I am reading a book which says that whenever we can define a topology by saying "its the largest topology which satisfy $p$" then it is possible to define the same topology by saying it is the "smallest topology which satisfy $q$". Why is that? Here is an example:

Consider $f:X\rightarrow Y$ and a given topology on $X$, then there is a largest (or finest) topology on $Y$ which makes $f$ continuous. But, the very same topology on $Y$ can be defined as the smallest (or coarsest) topology on $Y$ which satisfy the property: for every other topological space $Z$ and $g:Y\rightarrow Z$, the continuity of $g\circ f$ implies the continuity of $g$.

I need more elaboration on this or a scratch of a proof. (Even though, I assume it is obvious for most people).
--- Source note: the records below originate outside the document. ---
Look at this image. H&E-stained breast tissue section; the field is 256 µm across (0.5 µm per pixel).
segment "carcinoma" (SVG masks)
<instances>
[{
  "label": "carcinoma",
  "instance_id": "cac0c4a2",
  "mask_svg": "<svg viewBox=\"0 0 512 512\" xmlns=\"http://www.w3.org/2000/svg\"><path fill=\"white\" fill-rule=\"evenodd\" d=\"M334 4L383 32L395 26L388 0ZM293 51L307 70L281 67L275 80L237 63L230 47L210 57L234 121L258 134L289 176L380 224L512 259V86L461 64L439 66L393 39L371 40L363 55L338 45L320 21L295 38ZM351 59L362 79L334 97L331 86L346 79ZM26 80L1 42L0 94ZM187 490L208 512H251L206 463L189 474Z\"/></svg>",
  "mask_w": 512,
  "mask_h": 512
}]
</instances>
Many thanks.

Let $(X_i)_i$ be a collection of topological spaces, and let $(f_i:X_i\rightarrow Y)_i$ be a collection of functions to the set $Y$. The finest topology on $Y$ which makes all $f_i$ continuous is called the final topology $\tau_f$. Consider any topology $\tau_*$ on $Y$ with the property

When $g:Y\to Z$ is a function to any space $Z$, then $g$ is continuous if $gf_i:X_i\to Z$ is continuous for each $i\in I$.

Consider the identity function $\text{id}:(Y,\tau_*)\rightarrow Z:=(Y,\tau_f)$ and think of those $f_i$ as maps from $X_i$ into $(Y,\tau_*)$. Then the compositions $\text{id}\circ f_i$ are the maps $f_i:X_i\rightarrow(Y,\tau_f)$. These maps are continuous by definition of the final topology. The universal property then implies that $\text{id}$ is continuous, hence $\tau_*$ is finer than $\tau_f$.

So $\tau_f$ is the coarsest topology satisfying the property written in Italics in your question. The finest topology would be the discrete one.

Usually one modifies the formulation of this property a bit so that it defines the topology on $Y$ uniquely by demanding a topology such that $g$ is continuous if and only if $g\circ f_i$ is continuous for all $i$.